* _Information supplied_
________________________

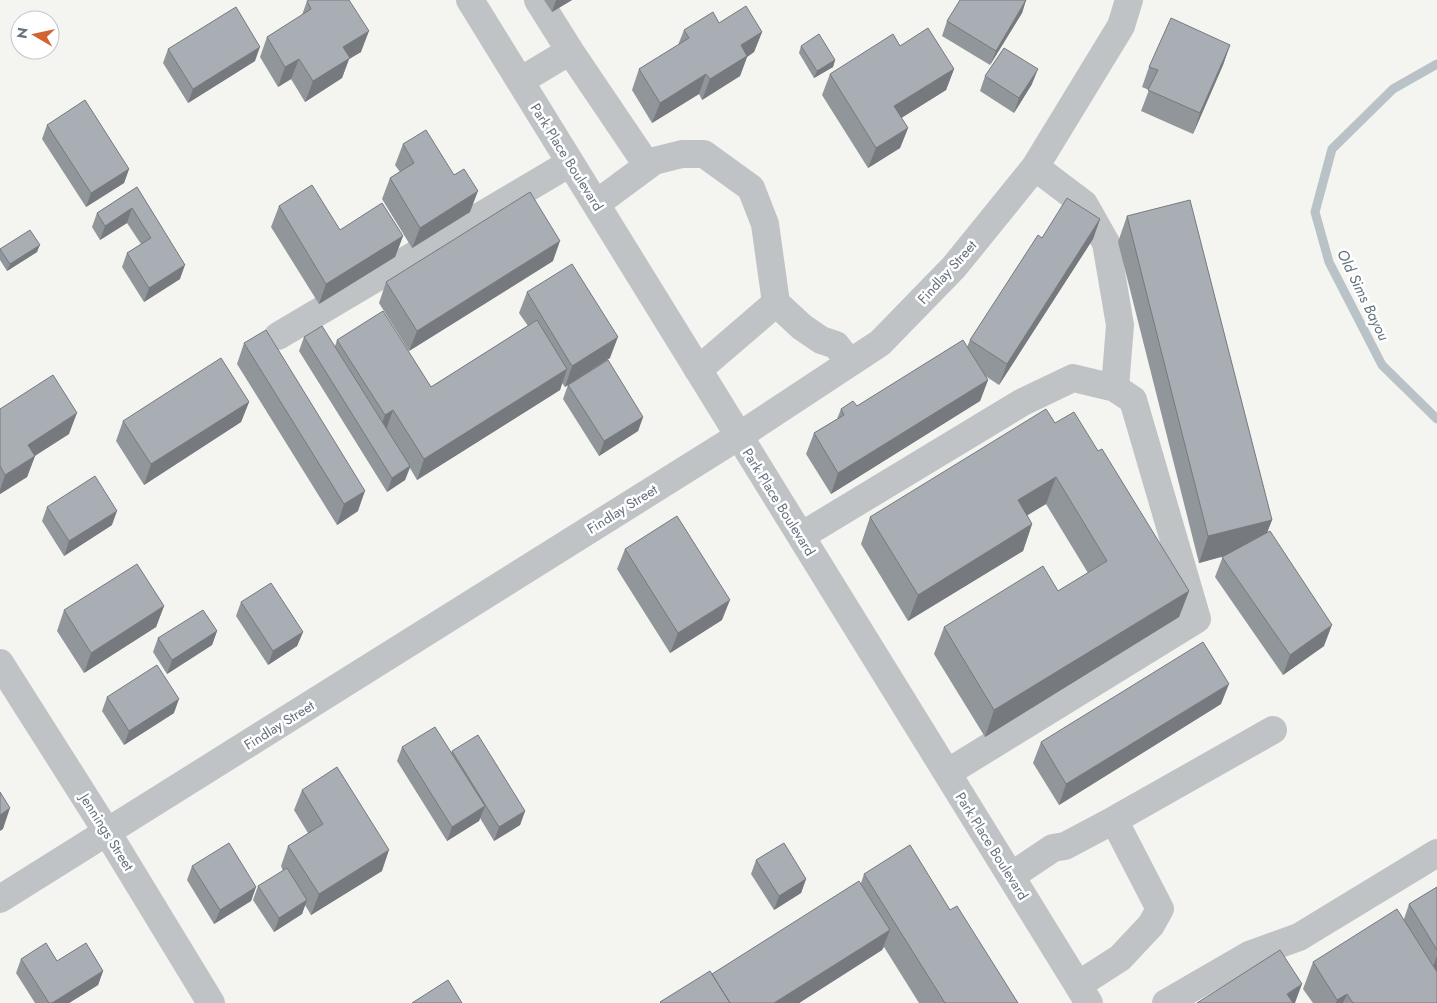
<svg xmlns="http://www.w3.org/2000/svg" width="1437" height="1003" viewBox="0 0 1437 1003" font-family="Jost,sans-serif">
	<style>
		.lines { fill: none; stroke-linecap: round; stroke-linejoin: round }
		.stream { stroke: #b9c3c7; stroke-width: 9 }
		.minor { stroke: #c0c3c6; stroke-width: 28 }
		.wall { fill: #91969b }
		.shaded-wall { fill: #767a7e }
		.building { fill: #a9aeb4; stroke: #767a7e }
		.labels { text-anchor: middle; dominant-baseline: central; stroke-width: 5; stroke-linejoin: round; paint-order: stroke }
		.street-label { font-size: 14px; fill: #66727f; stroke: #fff }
		.water-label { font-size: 15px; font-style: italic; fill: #61737c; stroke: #fff }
	</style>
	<rect width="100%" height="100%" fill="#f4f4f1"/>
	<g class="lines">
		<path class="stream" d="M1437 64 1393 89 1332 149 1315 212 1329 262 1382 365 1437 419"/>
		<path class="minor" d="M470 0 1089 1003
			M538 0 570 51
			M520 81 570 51 647 165
			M1035 167 1084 204 1106 243 1120 325 1115 388
			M596 204 654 161 682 154H704L751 188 765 224 776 303 698 370
			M776 303 802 327 821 340 836 345 850 363
			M278 336 570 163
			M801 536 1021 403 1073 378 1115 388 1133 400 1197 619 947 773
			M0 663 107 832 211 1003
			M1114 820 1273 730
			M1011 876 1053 848 1065 846 1114 820 1160 909 1151 925 1120 958 1078 985
			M0 899 739 436 880 343 954 267 1035 167 1121 26 1129 0
			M1166 1003 1249 955 1299 937 1437 853"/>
	</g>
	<path class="wall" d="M544 0H572L552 12Z
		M1026 0 1022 13 990 65 942 36 947 21Z
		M307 1 361 52 349 59 342 78 305 102 291 79 278 87 260 57 267 37 302 15Z
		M719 23 762 32 754 52 747 57 740 76 702 100 699 94 652 123 632 90 639 69 678 45 684 30Z
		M1230 45 1223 65 1193 134 1141 111 1149 90 1142 87 1149 67Z
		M801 46 835 60 833 67 814 78 799 53Z
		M900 46 954 69 946 90 901 118 908 128 900 148 868 168 822 95 830 74Z
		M168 49 255 61 188 103 163 63Z
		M985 76 1032 84 1014 113 980 91Z
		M47 125 129 169 124 183 86 207 42 139Z
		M403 144 454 175 470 212 412 248 382 199 390 178 400 172 395 165Z
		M137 187 180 279 144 302 122 267 127 253 141 244 127 223 100 240 92 227 97 213Z
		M279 206 340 230 403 236 395 257 319 304 271 227Z
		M1127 216 1272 520 1267 532 1324 646 1283 675 1215 577 1223 556 1199 563 1118 242Z
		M1100 219 1093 239 999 385 984 375 988 380 980 401 831 494 806 454 814 433 837 419 841 409 857 406 967 347 970 340 1042 238Z
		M0 249 37 252 7 271 0 260Z
		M553 261 409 351 379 303 386 282Z
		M527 292 610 358 565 387 562 383 560 390 417 480 410 468 405 480 387 492 299 351 304 337 335 346 337 340 431 387 528 326 519 313Z
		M244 343 358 511 337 525 237 364Z
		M568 385 643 417 638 431 599 456 563 399Z
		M249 402 241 422 144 485 116 441 123 421Z
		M0 409 69 434 35 456 27 477 0 494Z
		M1055 423 1098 451 1189 591 1179 617 985 737 934 654 944 627 1058 591 1088 573 1046 504 1027 515 1032 524 1023 551 908 621 861 544 870 517Z
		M47 507 112 525 64 556 42 521Z
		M625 549 722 620 670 653 617 569Z
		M241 602 303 632 297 646 268 665 236 616Z
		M164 606 156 627 84 673 57 631 64 610Z
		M217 631 212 645 167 674 153 652 158 638Z
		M107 697 174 713 124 745 102 711Z
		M1221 704 1059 805 1033 763 1041 742Z
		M402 747 451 753 452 751 525 811 520 825 494 841 480 818 479 821 447 841 397 761Z
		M302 790 382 871 311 915 305 905 302 914 274 932 253 900 258 886 283 871 281 866 288 846 308 833 294 810Z
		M756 860 806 879 801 893 774 910 751 874Z
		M192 866 256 887 251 901 214 924 187 880Z
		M864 874 950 910 1018 1003H919L884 947 882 950 799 1003H660L712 974 861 883Z
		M1437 887V1003H1313L1303 989 1313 962 1404 919 1409 904Z
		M21 959 103 971 98 985 69 1003H35L16 973Z"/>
	<path class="shaded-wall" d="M556 0H572L552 12Z
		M1026 0 1022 13 990 65 996 51Z
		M369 31 361 52 349 59 342 78 305 102 313 81 343 47Z
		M762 32 754 52 747 57 740 76 702 100 710 79 741 45Z
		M1230 45 1223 65 1193 134 1200 113Z
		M260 47 255 61 188 103 193 89Z
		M299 59 291 79 278 87 285 67Z
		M835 60 833 67 814 78 817 71Z
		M954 69 946 90 887 127 894 106Z
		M1038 69 1032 84 1014 113 1019 98Z
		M706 74 699 94 652 123 660 103Z
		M908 128 900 148 868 168 876 148Z
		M129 169 124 183 86 207 91 193Z
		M478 191 470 212 412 248 420 228Z
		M132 208 127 223 100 240 105 226Z
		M1100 219 1093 239 999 385 1007 364Z
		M403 236 395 257 319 304 326 284Z
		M560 241 553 261 409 351 417 331Z
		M40 245 37 252 7 271 10 264Z
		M185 265 180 279 144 302 149 288Z
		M618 337 610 358 565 387 572 366Z
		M567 369 560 390 417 480 424 459Z
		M988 380 980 401 831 494 838 473Z
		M249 402 241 422 144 485 151 464Z
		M393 410 386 430 378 435 385 415Z
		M77 413 69 434 20 465 28 445Z
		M643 417 638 431 599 456 604 441Z
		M35 456 27 477 0 494V490L5 475Z
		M410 466 405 480 387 492 392 478Z
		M1056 477 1046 504 1008 527 1018 500Z
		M365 491 358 511 337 525 344 504Z
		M117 511 112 525 64 556 69 541Z
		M1272 520 1262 546 1199 563 1208 536Z
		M1032 524 1023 551 908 621 918 595Z
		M1189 591 1179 617 985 737 994 710Z
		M730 600 722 620 670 653 678 633Z
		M164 606 156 627 84 673 91 653Z
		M1332 625 1324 646 1283 675 1290 655Z
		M217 631 212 645 167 674 172 660Z
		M303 632 297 646 268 665 273 651Z
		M1229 684 1221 704 1059 805 1066 784Z
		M179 699 174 713 124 745 129 731Z
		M485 806 479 821 447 841 452 827Z
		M10 808 3 829 0 831V815Z
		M525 811 520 825 494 841 499 827Z
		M389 850 382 871 311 915 319 894Z
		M806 879 801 893 774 910 779 896Z
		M256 887 251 901 214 924 220 910Z
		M307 900 302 914 274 932 279 918Z
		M890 930 882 950 799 1003H774Z
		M1437 955V973L1429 979Z
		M103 971 98 985 69 1003H52Z
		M1302 984 1295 1003H1284L1287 994Z
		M1347 994 1343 1003H1336L1337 1000Z"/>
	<path class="building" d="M309 0H349L369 31 343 47 350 58 313 81 299 59 285 67 267 37 311 9 307 1Z
		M960 0H1026L996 51 947 21Z
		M746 6 762 32 741 45 747 56 710 79 706 74 660 103 639 69 689 38 684 30 713 12 719 23Z
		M236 7 260 47 193 89 168 49Z
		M1171 18 1230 45 1200 113 1148 90 1158 70 1149 67Z
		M928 28 954 69 894 106 908 128 876 148 830 74 893 34 900 46Z
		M819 34 835 60 817 71 801 46Z
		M1004 48 1038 69 1019 98 985 76Z
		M85 100 129 169 91 193 47 125Z
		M426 130 454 175 464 169 478 191 420 228 390 178 414 163 403 144Z
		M312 185 340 230 382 203 403 236 326 284 279 206Z
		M137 187 185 265 149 288 127 253 151 238 132 208 105 226 97 213Z
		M530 192 560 241 417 331 386 282Z
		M1067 198 1100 219 1007 364 970 340 1038 235 1042 238Z
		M1190 200 1272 520 1208 536 1127 216Z
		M30 230 40 245 10 264 0 249Z
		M572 264 618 337 572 366 527 292Z
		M383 311 431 387 537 320 567 369 424 459 393 410 385 415 337 340Z
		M322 326 410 466 392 478 304 337Z
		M266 330 365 491 344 504 244 343Z
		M963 340 988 380 838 473 814 433 844 415 841 409 853 401 857 406Z
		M221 358 249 402 151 464 123 421Z
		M608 360 643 417 604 441 568 385Z
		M53 375 77 413 28 445 35 456 5 475 0 466V409Z
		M1046 409 1055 423 1074 412 1098 451 1102 449 1189 591 994 710 944 627 1043 566 1058 591 1107 561 1056 477 1018 500 1032 524 918 595 870 517Z
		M95 476 117 511 69 541 47 507Z
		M677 516 730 600 678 633 625 549Z
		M1270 531 1332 625 1290 655 1222 557Z
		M137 564 164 606 91 653 64 610Z
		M271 583 303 632 273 651 241 602Z
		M203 610 217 631 172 660 158 638Z
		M1203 642 1229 684 1066 784 1041 742Z
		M157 665 179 699 129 731 107 697Z
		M435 727 485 806 452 827 402 747Z
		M478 735 525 811 499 827 452 751Z
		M337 767 389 850 319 894 288 846 323 824 302 790Z
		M0 792 10 808 0 815Z
		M229 843 256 887 220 910 192 866Z
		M784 843 806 879 779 896 756 860Z
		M910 845 950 910 957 906 1018 1003H945L864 874Z
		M287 868 307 900 279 918 258 886Z
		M859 881 890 930 774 1003H730L712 974Z
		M1437 887V950L1409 904Z
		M1397 909 1437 972V1003H1353L1347 994 1337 1000 1313 962Z
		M46 943 57 961 86 943 103 971 52 1003H49L21 959Z
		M1280 950 1302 984 1287 994 1293 1003H1197Z
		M710 971 730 1003H661L660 1002Z
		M448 980 462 1003H412Z"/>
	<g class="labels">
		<g class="street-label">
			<text transform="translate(567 157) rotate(58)">Park Place Boulevard</text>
			<text transform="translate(947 272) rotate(-48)">Findlay Street</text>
			<text transform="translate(779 502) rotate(58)">Park Place Boulevard</text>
			<text transform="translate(622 509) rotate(-32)">Findlay Street</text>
			<text transform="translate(279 725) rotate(-32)">Findlay Street</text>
			<text transform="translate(107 832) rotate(58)">Jennings Street</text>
			<text transform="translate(992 846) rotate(58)">Park Place Boulevard</text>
		</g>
		<g class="water-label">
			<text transform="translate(1363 295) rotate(64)">Old Sims Bayou</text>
		</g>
	</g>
	<g transform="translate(35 35) rotate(279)"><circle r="24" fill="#ffffff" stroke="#c2c7cc"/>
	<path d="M0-4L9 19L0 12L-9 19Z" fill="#d36332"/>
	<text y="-8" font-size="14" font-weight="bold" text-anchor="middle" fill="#66727f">N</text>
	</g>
</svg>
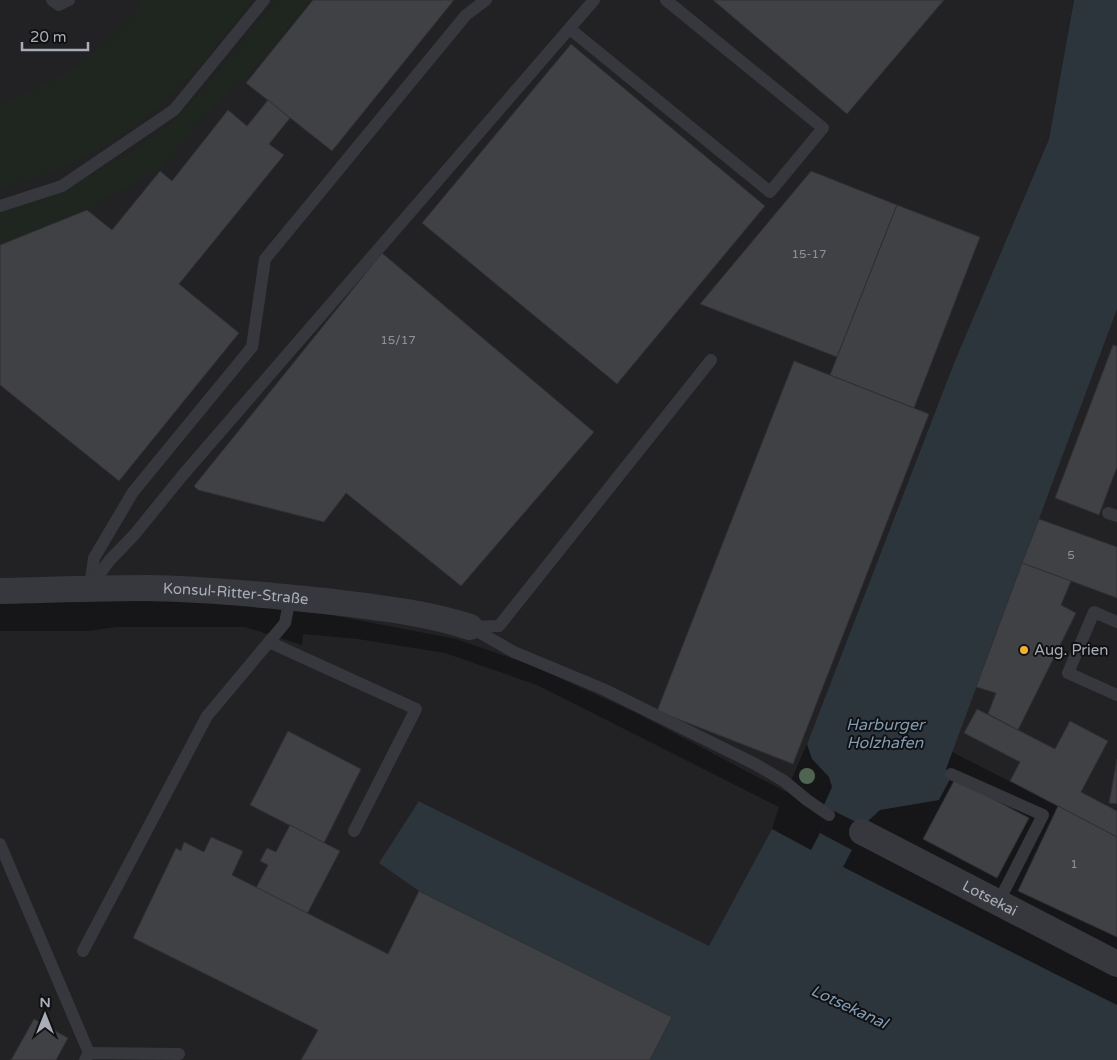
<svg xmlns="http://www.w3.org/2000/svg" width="1117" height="1060" font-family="'Varela Round',sans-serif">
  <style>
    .built { fill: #222225 }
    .green { fill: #1e261f }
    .water { fill: #2c353c }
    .pier { fill: #161618 }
    .building { fill: #404145; stroke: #303034 }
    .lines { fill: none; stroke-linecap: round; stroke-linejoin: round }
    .service { stroke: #37383d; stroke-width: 12 }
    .minor { stroke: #37383d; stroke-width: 26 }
    .tree { fill: #506452 }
    .poi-dot { fill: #f2b134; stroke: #111113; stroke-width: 2 }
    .labels { text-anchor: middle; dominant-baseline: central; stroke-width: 4; stroke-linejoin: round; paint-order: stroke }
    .number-label { font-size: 12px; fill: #8e929b }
    .street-label { font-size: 15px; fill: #a8adb8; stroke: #111113 }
    .poi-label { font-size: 15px; fill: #a8adb8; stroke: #111113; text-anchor: start }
    .water-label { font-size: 16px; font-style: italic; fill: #7f9bb3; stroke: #111113 }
  </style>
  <rect width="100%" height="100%" fill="#161618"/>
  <g class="built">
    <path d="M0 0H1074L1049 139 954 363 807 744 786 792 636 713 531 665 456 639 331 615 225 603 0 598Z"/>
    <path d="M1117 307V836L952 752Z"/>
    <path d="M116 627H245L302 645 303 634 358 639 445 653 537 685 779 807 772 829 709 947 420 801 419 891 672 1017 650 1060H0V631H88Z"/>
  </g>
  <g class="green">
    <path d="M134 0H253C200 66 156 122 78 161 54 173 26 181 0 190V104C59 83 101 53 141 6Z"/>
    <path d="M276 0H310L245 81 240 79 161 168 95 206 0 244V211L80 180 131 153 172 122 213 78Z"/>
  </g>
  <path class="water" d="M1074 0H1117V309L946 769 950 779 939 800 880 810 866 823 843 867 1117 1005V1060H650L672 1017 419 891 379 863 419 801 709 946 772 829 811 850 832 810 824 805 832 787 829 777 812 759 807 744 954 363 1049 139Z"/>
  <path class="pier" d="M832 810 864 826 852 850 820 833Z"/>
  <g class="building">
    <path d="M313 0H454L332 151 246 83Z"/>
    <path d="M713 0H944L847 114Z"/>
    <path d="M571 44 765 206 617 384 422 223Z"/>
    <path d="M268 100 290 118 269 144 284 155 179 284 239 333 119 481 0 385V245L87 210 112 230 160 171 172 181 228 110 247 126Z"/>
    <path d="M811 171 897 205 837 357 700 304Z"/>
    <path d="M897 205 980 237 914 408 830 375Z"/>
    <path d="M382 253 594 432 461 586 346 493 324 522 198 490 194 486Z"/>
    <path d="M1113 345 1117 346V467L1099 515 1055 498Z"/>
    <path d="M794 361 929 414 793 764 657 711Z"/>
    <path d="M1039 519 1117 547V598L1022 563Z"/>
    <path d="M1022 563 1071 581 1061 605 1076 613 1018 730 988 714 996 693 976 687Z"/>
    <path d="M977 709 1055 749 1070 721 1108 741 1081 792 1117 811V837L1010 781 1020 762 964 733Z"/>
    <path d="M288 731 361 769 324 843 250 805Z"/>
    <path d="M1117 759V804L1109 803Z"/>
    <path d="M955 779 1029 818 997 878 923 839Z"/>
    <path d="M1058 806 1117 837V937L1018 891Z"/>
    <path d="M290 825 340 851 307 914 256 888 268 865 260 861 267 848 276 852Z"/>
    <path d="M211 837 243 851 232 875 388 954 419 891 672 1017 650 1060H301L318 1030 133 938 176 848 181 851 184 842 204 852Z"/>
    <path d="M34 1019 68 1038 56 1060H11Z"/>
  </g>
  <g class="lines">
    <g class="service">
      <path d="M52 0 59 5 69 0"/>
      <path d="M570 29 770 192 823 128 666 0"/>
      <path d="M0 206 62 186 174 110 264 0"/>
      <path d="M1108 513 1117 516"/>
      <path d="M90 587 94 558 133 492 252 347 265 259 466 15 486 0"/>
      <path d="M89 589 109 561 134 535 182 476 594 0"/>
      <path d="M1117 622 1094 612 1068 673 1117 695"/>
      <path d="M470 627 514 652 603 689 755 764 784 781 807 800 829 815"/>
      <path d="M470 627 499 626 711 360"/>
      <path d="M269 642 416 709 354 831"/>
      <path d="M951 774 1043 815 998 903"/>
      <path d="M0 844 89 1053"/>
      <path d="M83 951 207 716 285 623 290 598"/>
      <path d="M85 1060 89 1053 179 1054"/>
    </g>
    <g class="minor">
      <path id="s1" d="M0 591C49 590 98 588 148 588 207 589 266 595 325 601 374 607 423 612 470 627"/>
      <path id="s2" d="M862 832 1117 964"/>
    </g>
  </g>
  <circle class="tree" cx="807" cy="776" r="8"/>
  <circle class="poi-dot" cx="1024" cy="650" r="5"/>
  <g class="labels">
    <g class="number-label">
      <text x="809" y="254">15-17</text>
      <text x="398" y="340">15/17</text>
      <text x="1071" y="555">5</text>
      <text x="1074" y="864">1</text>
    </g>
    <g class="street-label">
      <text stroke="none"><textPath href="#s1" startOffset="236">Konsul-Ritter-Straße</textPath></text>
      <text stroke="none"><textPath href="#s2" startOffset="144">Lotsekai</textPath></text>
    </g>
    <g class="poi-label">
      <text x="1034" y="650">Aug. Prien</text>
    </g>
    <g class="water-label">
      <text x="885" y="725">Harburger<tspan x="885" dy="18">Holzhafen</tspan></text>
      <text transform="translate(849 1007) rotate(25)">Lotsekanal</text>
    </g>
  </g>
  <g transform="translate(45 1015)" stroke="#111113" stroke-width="4" paint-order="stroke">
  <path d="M0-4L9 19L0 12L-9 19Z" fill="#a8adb8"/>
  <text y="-8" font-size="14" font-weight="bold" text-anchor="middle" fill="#a8adb8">N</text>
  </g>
  <path d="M22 42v8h66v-8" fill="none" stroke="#a8adb8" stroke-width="2.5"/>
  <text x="30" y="42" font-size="15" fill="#a8adb8" stroke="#111113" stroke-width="4" paint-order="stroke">20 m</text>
</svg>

________________________

* _Try it_
All that belongs in the answer is the run of lines above from the line containing "M299 59 291 79 278 87 285 67Z" through the line containing "M1347 994 1343", exactly as written.

* _Solution_
		M299 59 291 79 278 87 285 67Z
		M835 60 833 67 814 78 817 71Z
		M954 69 946 90 887 127 894 106Z
		M1038 69 1032 84 1014 113 1019 98Z
		M706 74 699 94 652 123 660 103Z
		M908 128 900 148 868 168 876 148Z
		M129 169 124 183 86 207 91 193Z
		M478 191 470 212 412 248 420 228Z
		M132 208 127 223 100 240 105 226Z
		M1100 219 1093 239 999 385 1007 364Z
		M403 236 395 257 319 304 326 284Z
		M560 241 553 261 409 351 417 331Z
		M40 245 37 252 7 271 10 264Z
		M185 265 180 279 144 302 149 288Z
		M618 337 610 358 565 387 572 366Z
		M567 369 560 390 417 480 424 459Z
		M988 380 980 401 831 494 838 473Z
		M249 402 241 422 144 485 151 464Z
		M393 410 386 430 378 435 385 415Z
		M77 413 69 434 20 465 28 445Z
		M643 417 638 431 599 456 604 441Z
		M35 456 27 477 0 494V490L5 475Z
		M410 466 405 480 387 492 392 478Z
		M1056 477 1046 504 1008 527 1018 500Z
		M365 491 358 511 337 525 344 504Z
		M117 511 112 525 64 556 69 541Z
		M1272 520 1262 546 1199 563 1208 536Z
		M1032 524 1023 551 908 621 918 595Z
		M1189 591 1179 617 985 737 994 710Z
		M730 600 722 620 670 653 678 633Z
		M164 606 156 627 84 673 91 653Z
		M1332 625 1324 646 1283 675 1290 655Z
		M217 631 212 645 167 674 172 660Z
		M303 632 297 646 268 665 273 651Z
		M1229 684 1221 704 1059 805 1066 784Z
		M179 699 174 713 124 745 129 731Z
		M485 806 479 821 447 841 452 827Z
		M10 808 3 829 0 831V815Z
		M525 811 520 825 494 841 499 827Z
		M389 850 382 871 311 915 319 894Z
		M806 879 801 893 774 910 779 896Z
		M256 887 251 901 214 924 220 910Z
		M307 900 302 914 274 932 279 918Z
		M890 930 882 950 799 1003H774Z
		M1437 955V973L1429 979Z
		M103 971 98 985 69 1003H52Z
		M1302 984 1295 1003H1284L1287 994Z
		M1347 994 1343 1003H1336L1337 1000Z"/>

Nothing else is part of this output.